Prevent H12 and H15 errors when deploying Socket.IO on Heroku

It's 2017, you want to build a real-time web application. WebSocket is fairly mature but to cover your base, you have chosen Socket.IO. You happily typed away the implementation and deployed your first cut on Heroku. Then, the horror begins…

Your metrics and logs start throwing rows of H12 - Request timeout and H15 - Idle connection errors and you stare at it with disbelief. What the hell went wrong?

That was me yesterday and I have spent a day or so trying to resolve this issue. Here, I document my solution.

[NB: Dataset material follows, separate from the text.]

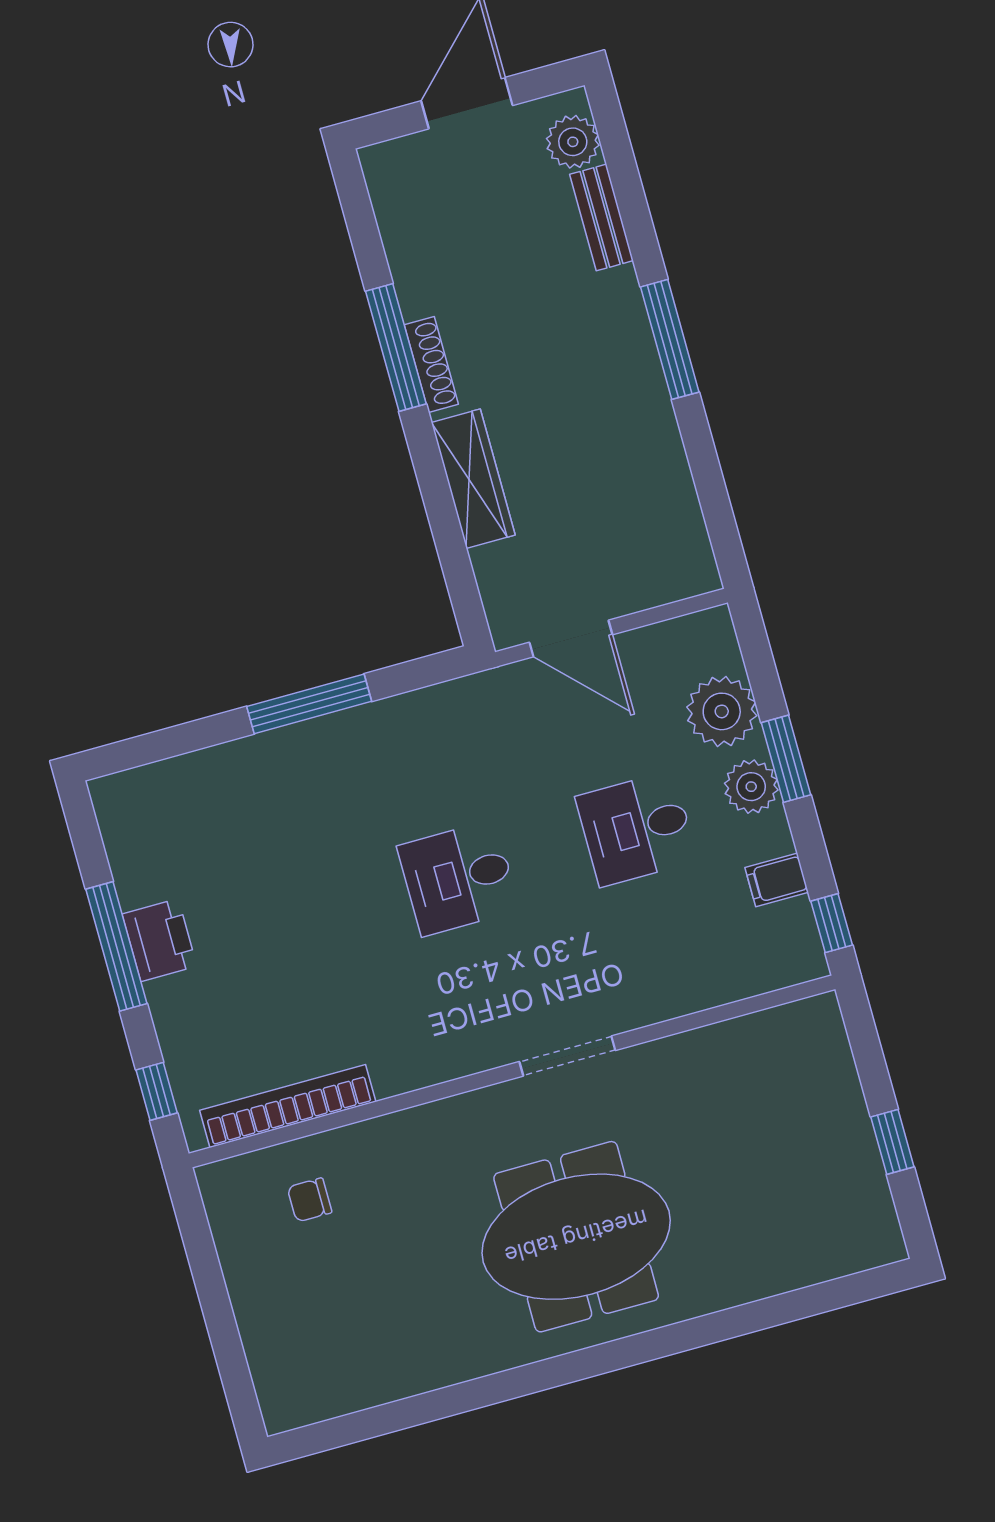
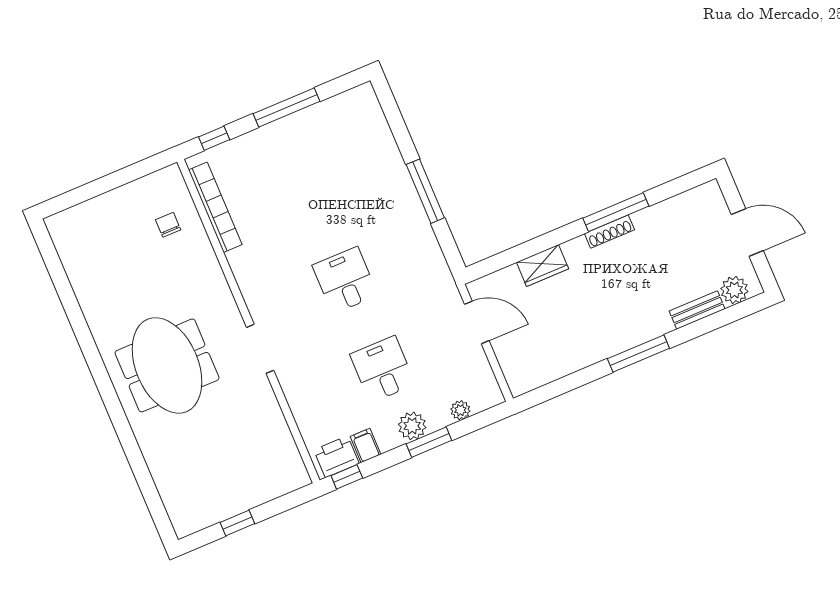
wardrobe: (473, 479) -> (543, 265), width x0.67
door: (571, 639) -> (477, 322), swing flipped
plant: (722, 711) -> (460, 410), width x0.53, depth x0.53
printer: (159, 940) -> (336, 457), moved, turned 180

First of all, make sure that you did not hit the domain issue described here.

Also, ensure that you are using sticky sessions (or Session Affinity for Heroku).

Else, follow along…

heroku logs --tail

Reading my logs, I have discovered that H12 is caused by long polling implementation of Socket.IO. For long-polling and streaming responses, Heroku require the server to react within 30 seconds. Heroku also leaves the responsibility of detecting disconnected clients to the server, which must then promptly close the connections.

H15 on the other hand is caused by WebSocket connections which have no activity for 55 seconds.

As for Socket.IO, it sends ping/pong between server and clients to check the responsiveness of their connections. 2 values dictate how the server react to unresponsive connections: pingInterval (default to 25s) and pingTimeout (default to 60s).

// Server
import SocketIO from "socket.io";

const sio = SocketIO(server, {
  pingInterval: 15000,
  pingTimeout: 30000,
});

In my trial and error, I have discovered that the total value of pingInterval + pingTimeout should be below 55s to avoid H15, rather than just the pingTimeout. So I setup mine to be around 45s (15s for interval and 30s for timeout), giving my server a 10s buffer before hitting Heroku time limit.

// Client
var socket = io({
  transports: ["websocket"],
});

On the client, I have turned off polling. My previous tests hinted that Heroku might be recording server returned 408 Request Timeout as H12 but it is a hypothesis that I have not fully tested. Also, its 2017, the need for polling should be diminishing…

With this setup, I was able to remove both H12 and H15. I have not fully tested my hypothesis and solution. If you discover anything interesting, I love to hear. Hope this help!

Cheers!